Porque há cada vez mais doentes?
Porque há mais doentes e porque estes doentes ficam cada vez mais doentes, devido às complicações, e mais incapacitados para trabalhar, arrastando outros para esta realidade, que são os seus cuidadores. É preciso mudar o panorama da Diabetes - se não houver mudanças, o sistema não será sustentável.
Mas pode ser feita alguma coisa no imediato, como rastreios, por exemplo?
Pode fazer-se o rastreio para a Diabetes Tipo 1 e para a Diabetes Tipo 2, bem como usar outras ferramentas para se detetar quem tem risco de vir a ter diabetes. Em relação à Diabetes Tipo 2, que afeta 95% dos doentes, há formas simples de se fazer rastreio, uma delas é um questionário a todos os portugueses, que avaliaria o risco existente e a necessidade de fazer análises ao sangue ou de acompanhamento em consulta para mudança de estilos de vida. Este questionário não existe de forma generalizada. Em relação à Diabetes Tipo 1, até há poucos anos achávamos que não tínhamos forma de fazer rastreio, porque a doença aparecia de forma rápida nas camadas mais jovens. Hoje em dia já é possível. Portugal até vai ser um dos países-pilotos onde será testado um projeto de rastreio em crianças sem história familiar de Diabetes. Portanto, este rastreio à Diabetes vai ser feito e vai começar muito rapidamente, mas depois é preciso que este projeto se estenda, porque aqui temos alguma janela de esperança para que a Diabetes Tipo 1 deixe de ser uma doença inevitável, mas uma doença na qual ainda se pode atuar.

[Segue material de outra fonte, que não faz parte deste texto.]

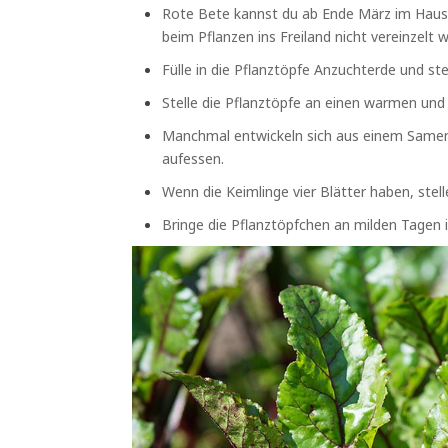
Rote Bete kannst du ab Ende März im Haus v
beim Pflanzen ins Freiland nicht vereinzel
Fülle in die Pflanztöpfe Anzuchterde und st
Stelle die Pflanztöpfe an einen warmen und 
Manchmal entwickeln sich aus einem Samenk
aufessen.
Wenn die Keimlinge vier Blätter haben, stell
Bringe die Pflanztöpfchen an milden Tagen i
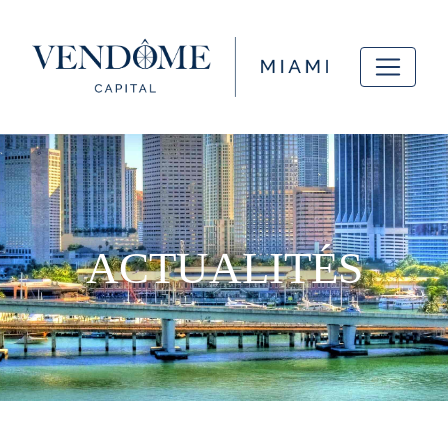
ACTUALITÉS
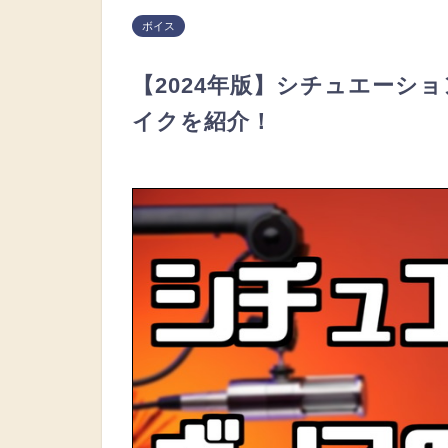
ボイス
【2024年版】シチュエーシ
イクを紹介！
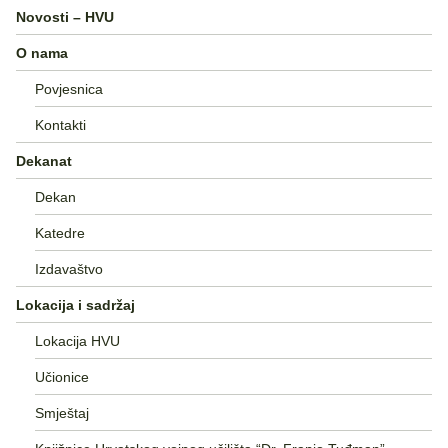
Novosti – HVU
O nama
Povjesnica
Kontakti
Dekanat
Dekan
Katedre
Izdavaštvo
Lokacija i sadržaj
Lokacija HVU
Učionice
Smještaj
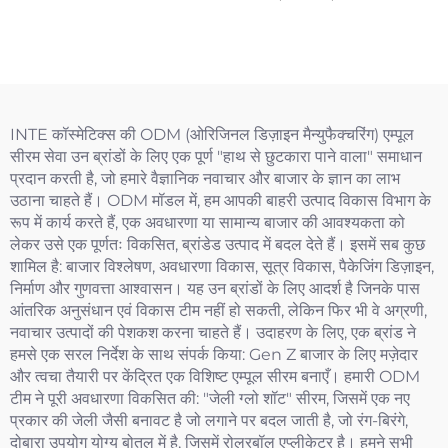
INTE कॉस्मेटिक्स की ODM (ओरिजिनल डिज़ाइन मैन्युफैक्चरिंग) एम्पूल
सीरम सेवा उन ब्रांडों के लिए एक पूर्ण "हाथ से छुटकारा पाने वाला" समाधान
प्रदान करती है, जो हमारे वैज्ञानिक नवाचार और बाजार के ज्ञान का लाभ
उठाना चाहते हैं। ODM मॉडल में, हम आपकी बाहरी उत्पाद विकास विभाग के
रूप में कार्य करते हैं, एक अवधारणा या सामान्य बाजार की आवश्यकता को
लेकर उसे एक पूर्णतः विकसित, ब्रांडेड उत्पाद में बदल देते हैं। इसमें सब कुछ
शामिल है: बाजार विश्लेषण, अवधारणा विकास, सूत्र विकास, पैकेजिंग डिज़ाइन,
निर्माण और गुणवत्ता आश्वासन। यह उन ब्रांडों के लिए आदर्श है जिनके पास
आंतरिक अनुसंधान एवं विकास टीम नहीं हो सकती, लेकिन फिर भी वे अग्रणी,
नवाचार उत्पादों की पेशकश करना चाहते हैं। उदाहरण के लिए, एक ब्रांड ने
हमसे एक सरल निर्देश के साथ संपर्क किया: Gen Z बाजार के लिए मज़ेदार
और त्वचा तैयारी पर केंद्रित एक विशिष्ट एम्पूल सीरम बनाएँ। हमारी ODM
टीम ने पूरी अवधारणा विकसित की: "जेली ग्लो शॉट" सीरम, जिसमें एक नए
प्रकार की जेली जैसी बनावट है जो लगाने पर बदल जाती है, जो रंग-बिरंगे,
दोबारा उपयोग योग्य बोतल में है, जिसमें रोलरबॉल एप्लीकेटर है। हमने सभी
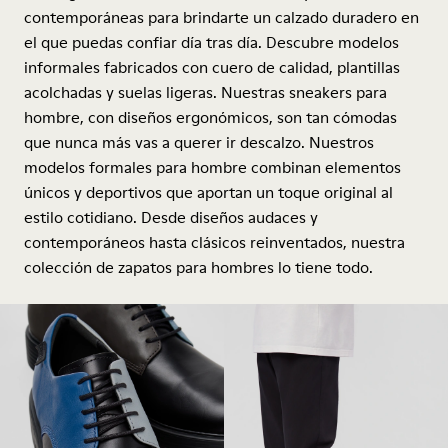
contemporáneas para brindarte un calzado duradero en
el que puedas confiar día tras día. Descubre modelos
informales fabricados con cuero de calidad, plantillas
acolchadas y suelas ligeras. Nuestras sneakers para
hombre, con diseños ergonómicos, son tan cómodas
que nunca más vas a querer ir descalzo. Nuestros
modelos formales para hombre combinan elementos
únicos y deportivos que aportan un toque original al
estilo cotidiano. Desde diseños audaces y
contemporáneos hasta clásicos reinventados, nuestra
colección de zapatos para hombres lo tiene todo.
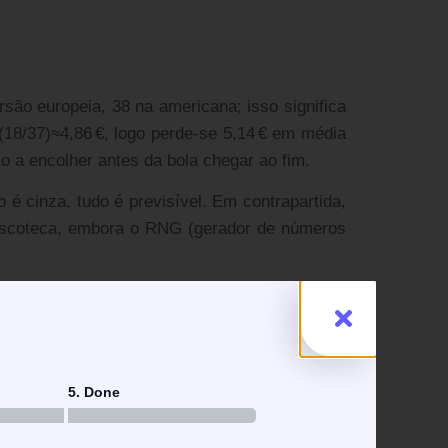
são europeia, 38 na americana; isso significa
(18/37)≈4,86 €, logo perde‑se 5,14 € em média
o a encolher antes da bola chegar ao fim.
o é cinza, tudo é previsível. Em contrapartida,
discoteca, embora o RNG (gerador de números
do 32 € viram 1024 € – aí a conta já não cabe
m moinho de vento de 10 kW: consome energia
5. Done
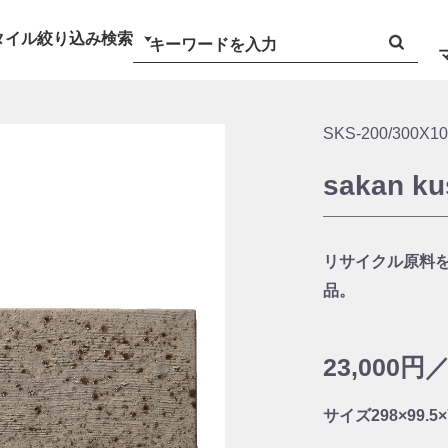
タイル絞り込み検索
SKS-200/300X1
sakan k
リサイクル原料
品。
23,000円
サイズ
298×99.5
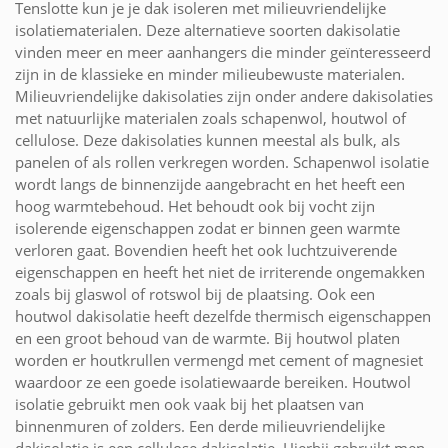
Tenslotte kun je je dak isoleren met milieuvriendelijke
isolatiematerialen. Deze alternatieve soorten dakisolatie
vinden meer en meer aanhangers die minder geïnteresseerd
zijn in de klassieke en minder milieubewuste materialen.
Milieuvriendelijke dakisolaties zijn onder andere dakisolaties
met natuurlijke materialen zoals schapenwol, houtwol of
cellulose. Deze dakisolaties kunnen meestal als bulk, als
panelen of als rollen verkregen worden. Schapenwol isolatie
wordt langs de binnenzijde aangebracht en het heeft een
hoog warmtebehoud. Het behoudt ook bij vocht zijn
isolerende eigenschappen zodat er binnen geen warmte
verloren gaat. Bovendien heeft het ook luchtzuiverende
eigenschappen en heeft het niet de irriterende ongemakken
zoals bij glaswol of rotswol bij de plaatsing. Ook een
houtwol dakisolatie heeft dezelfde thermisch eigenschappen
en een groot behoud van de warmte. Bij houtwol platen
worden er houtkrullen vermengd met cement of magnesiet
waardoor ze een goede isolatiewaarde bereiken. Houtwol
isolatie gebruikt men ook vaak bij het plaatsen van
binnenmuren of zolders. Een derde milieuvriendelijke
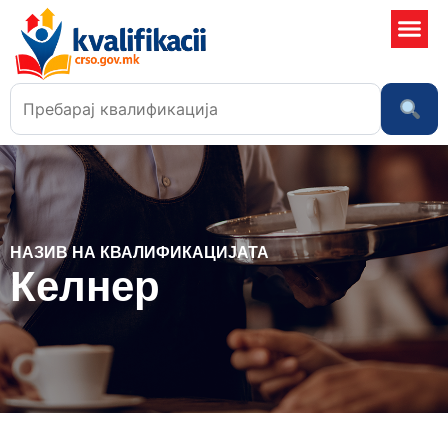
Училишта
НАЗИВ НА КВАЛИФИКАЦИЈАТА
Келнер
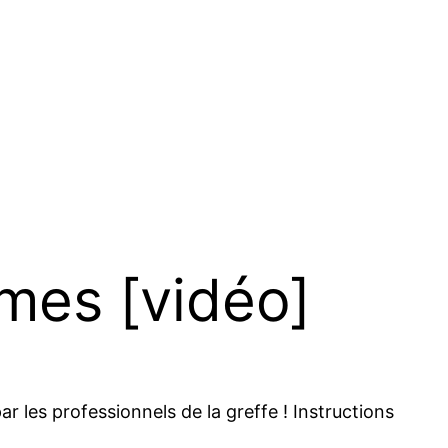
mes [vidéo]
 les professionnels de la greffe ! Instructions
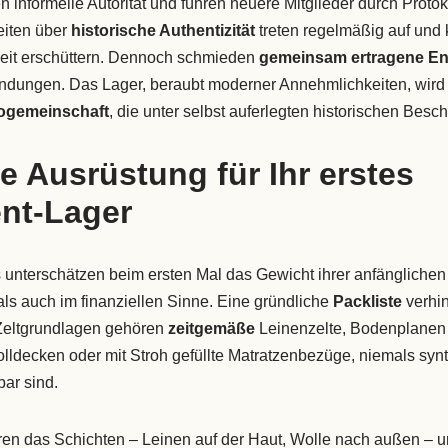
n informelle Autorität und führen neuere Mitglieder durch Prot
iten über
historische Authentizität
treten regelmäßig auf und
eit erschüttern. Dennoch schmieden
gemeinsam ertragene E
Bindungen. Das Lager, beraubt moderner Annehmlichkeiten, wird 
rogemeinschaft
, die unter selbst auferlegten historischen Besc
e Ausrüstung für Ihr erstes
nt-Lager
unterschätzen beim ersten Mal das Gewicht ihrer anfänglichen 
als auch im finanziellen Sinne. Eine gründliche
Packliste
verhin
Zeltgrundlagen gehören
zeitgemäße
Leinenzelte, Bodenplanen 
olldecken oder mit Stroh gefüllte Matratzenbezüge, niemals syn
bar sind.
eren das Schichten – Leinen auf der Haut, Wolle nach außen – 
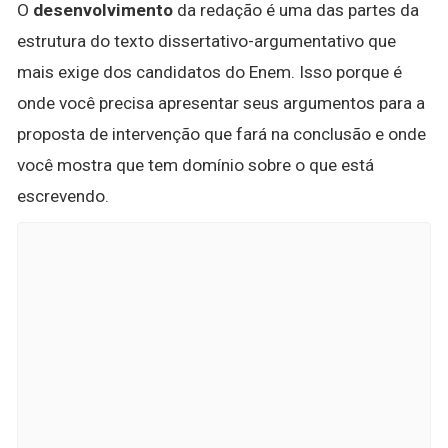
O
desenvolvimento
da redação é uma das partes da
estrutura do texto dissertativo-argumentativo que
mais exige dos candidatos do Enem. Isso porque é
onde você precisa apresentar seus argumentos para a
proposta de intervenção que fará na conclusão e onde
você mostra que tem domínio sobre o que está
escrevendo.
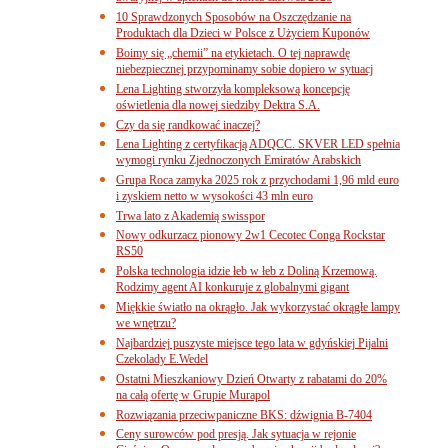
10 Sprawdzonych Sposobów na Oszczędzanie na
Produktach dla Dzieci w Polsce z Użyciem Kuponów
Boimy się „chemii” na etykietach. O tej naprawdę
niebezpiecznej przypominamy sobie dopiero w sytuacj
Lena Lighting stworzyła kompleksową koncepcję
oświetlenia dla nowej siedziby Dektra S.A.
Czy da się randkować inaczej?
Lena Lighting z certyfikacją ADQCC. SKVER LED spełnia
wymogi rynku Zjednoczonych Emiratów Arabskich
Grupa Roca zamyka 2025 rok z przychodami 1,96 mld euro
i zyskiem netto w wysokości 43 mln euro
Trwa lato z Akademią swisspor
Nowy odkurzacz pionowy 2w1 Cecotec Conga Rockstar
RS50
Polska technologia idzie łeb w łeb z Doliną Krzemową.
Rodzimy agent AI konkuruje z globalnymi gigant
Miękkie światło na okrągło. Jak wykorzystać okrągłe lampy
we wnętrzu?
Najbardziej puszyste miejsce tego lata w gdyńskiej Pijalni
Czekolady E.Wedel
Ostatni Mieszkaniowy Dzień Otwarty z rabatami do 20%
na całą ofertę w Grupie Murapol
Rozwiązania przeciwpaniczne BKS: dźwignia B-7404
Ceny surowców pod presją. Jak sytuacja w rejonie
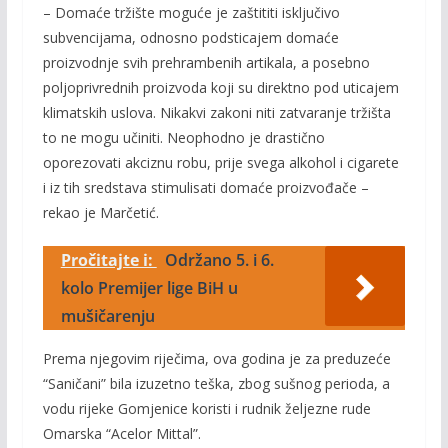
– Domaće tržište moguće je zaštititi isključivo
subvencijama, odnosno podsticajem domaće
proizvodnje svih prehrambenih artikala, a posebno
poljoprivrednih proizvoda koji su direktno pod uticajem
klimatskih uslova. Nikakvi zakoni niti zatvaranje tržišta
to ne mogu učiniti. Neophodno je drastično
oporezovati akciznu robu, prije svega alkohol i cigarete
i iz tih sredstava stimulisati domaće proizvođače –
rekao je Marčetić.
Pročitajte i:
Održano 5. i 6.
kolo Premijer lige BiH u
mušičarenju
Prema njegovim riječima, ova godina je za preduzeće
“Saničani” bila izuzetno teška, zbog sušnog perioda, a
vodu rijeke Gomjenice koristi i rudnik željezne rude
Omarska “Acelor Mittal”.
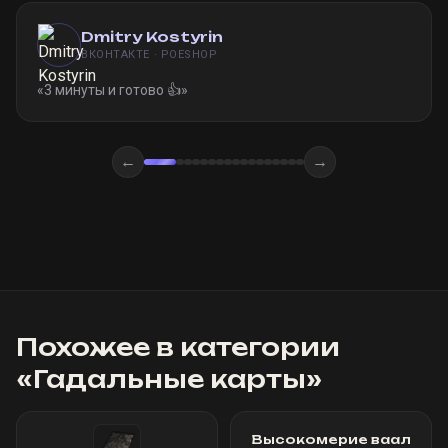
Dmitry Kostyrin
ВКОНТАКТЕ · POESHOP
«
3 минуты и готово 👍
»
←
→
Похожее в категории
«
Гадальные карты
»
Высокомерие ваал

Há alguma esperança, mas o caminho não vai ser fácil. Quer deixar alguma mensagem?
É preciso abrir a tal discussão. Como podemos adaptar a prestação de cuidados à inovação tecnológica? Há aspetos que têm de ser discutidos em comum entre os prestadores de cuidados e os políticos para haver uma melhor organização do sistema, porque o Sistema de Saúde que temos está organizado de forma clássica, numa dimensão muito compartimentada e nós precisamos que os Serviços de Saúde respondam às necessidades das pessoas e não que as pessoas respondam à maneira como o serviço está organizado.